Comprehensive study of sodium, copper, and silver clusters over a wide range of sizes 2=<N=<75

TL;DR

This study systematically analyzes the geometric and electronic structures of Na, Cu, and Ag clusters from sizes 2 to 75 using density functional theory, revealing structural similarities, energy trends, and electronic properties across different metals.

Contribution

It provides a comprehensive DFT-based comparison of alkali and noble metal clusters, introducing the concept of magic numbers and analyzing electronic structure evolution with size.

Findings

Structural similarity between alkali and noble metal clusters.

Identification of magic numbers based on total energy calculations.

Convergence of electronic properties to bulk-like behavior at N=75.

Abstract

The geometric and electronic structures of NaN, CuN, and AgN metal clusters are systematically studied based on the density functional theory over a wide range of cluster sizes 2=<N=<75. A remarkable similarity is observed between the optimized geometric structures of alkali and noble metal clusters over all of the calculated cluster sizes N. The most stable structures are the same for the three different metal clusters for approximately half the cluster sizes N considered in this study.
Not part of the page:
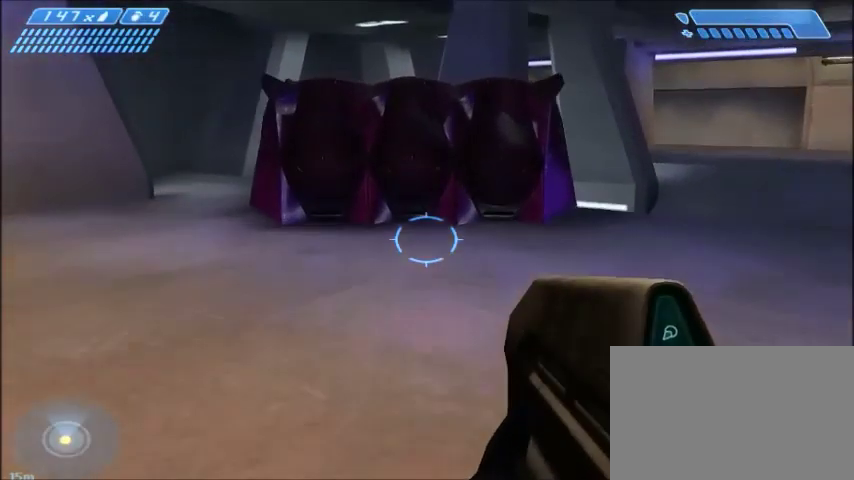
{"keys": ["w"], "mouse": [], "events": []}
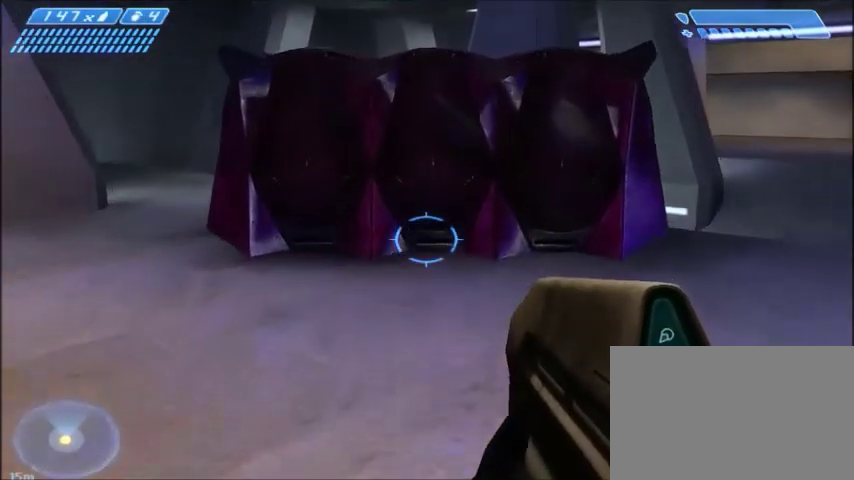
{"keys": ["w"], "mouse": [], "events": []}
Even if the most stable structures are different, the same types of structures are obtained when the meta-stable structures are also considered. For all of the three different metal clusters, the cluster shapes change in the order of linear, planar, opened, and closed structures with increasing N. This structural type transition leads to a deviation from the monotonic increase in the volume with N. A remarkable similarity is also observed for the N dependence of the cluster energy E(N) for the most stable geometric structures. The amplitude of this energy difference is larger in the two noble metal clusters than in the alkali metal cluster. This is attributed to the contribution of $d$ electrons to the bonds. The magic number is defined in the framework of total energy calculations for the first time. In the case of NaN, a semi-quantitative comparison between the experimental abundance spectra (Knight et al., Phys. Rev. Lett., 52, 2141 (1984)) and the total energy calculations is carried out. The changing aspect of the Kohn-Sham eigenvalues from N=2 to N=75 is presented for the three different metal clusters. The feature of the bulk density of states already appears at N=75 for all of three clusters. With increasing N, the HOMO-LUMO gap clearly exhibits an odd-even alternation and converges to 0.